Ibrahima Ndour

Personal information
- Full name: Ibrahima Ndour
- Date of birth: 10 January 1995 (age 31)
- Place of birth: Senegal
- Position: Striker

Senior career*
- Years: Team / Apps / (Gls)
- 0000–2020: Mbour Petite-Côte
- 2020–2021: Stallion Laguna / 4 / (2)
- 2022–2024: Maharlika Manila / 14 / (5)
- 2024: Davao Aguilas / 14 / (10)

= Ibrahima Ndour =

Senegalese footballer (born 1995)

Ibrahima "Endo" Ndour (born 10 January 1995) is a Senegalese professional footballer who plays as a striker.

==Club career==
===Stallion Laguna===
Before moving to the Philippines, Ndour was playing football for Senegalese Ligue 1 club Mbour Petite-Côte. He tried out for PFL club Stallion Laguna, but the club's season was interrupted by the COVID-19 pandemic.

He finally made his debut for the club in late 2020, scoring in the opening game against Maharlika Manila, though the club ended up losing 2–1. He would score one more goal in the brief 5-game season as Stallion lost 7–1 to eventual champions United City.

===Maharlika Manila===
Ndour left Stallion in early 2021 and remained clubless, though during that time he played 7s football for Maharlika's 7s team. In 2022, he joined the senior team as a mid-season signing, finishing the season with two goals.

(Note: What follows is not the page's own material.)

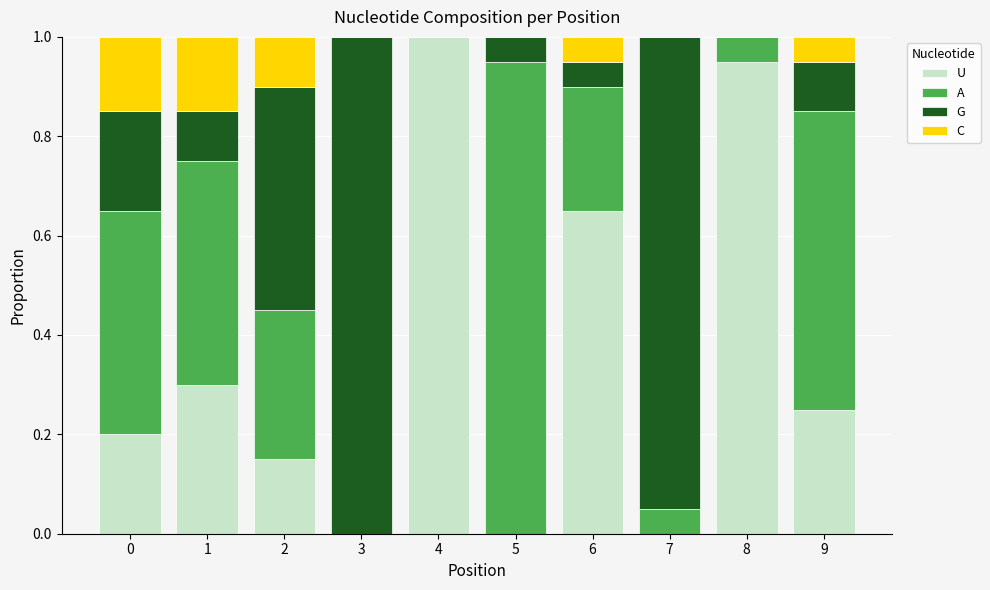

True or false: U has a value of 1.0 at 4.

True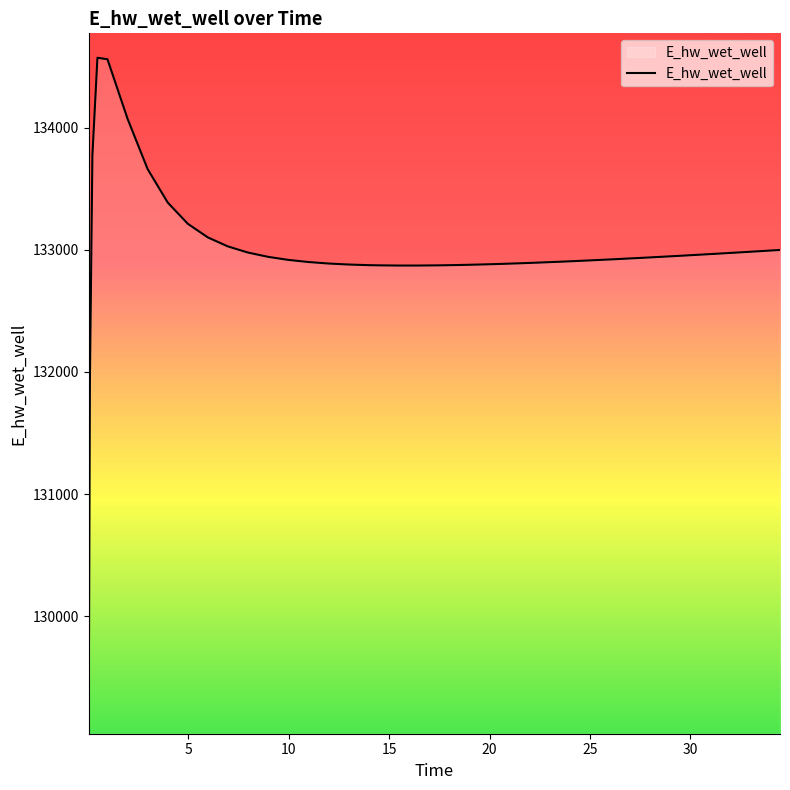

What is the difference between the maximum and minimum values?

5521.8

In 2023, he was retained by Maharlika as a reinforcement for the 2023 Copa Paulino Alcantara. The club made it to the quarter-finals, with Ndour scoring 3 goals during the campaign.

===Davao Aguilas===
In 2024, Ndour switched to Davao Aguilas, who were returning to the league for the first time in 6 years. He made his debut against Mendiola 1991 on the 2nd matchday and scored the winning goal. The season would be his most prolific yet as he tallied 8 goals so far, including a hat trick against Manila Montet.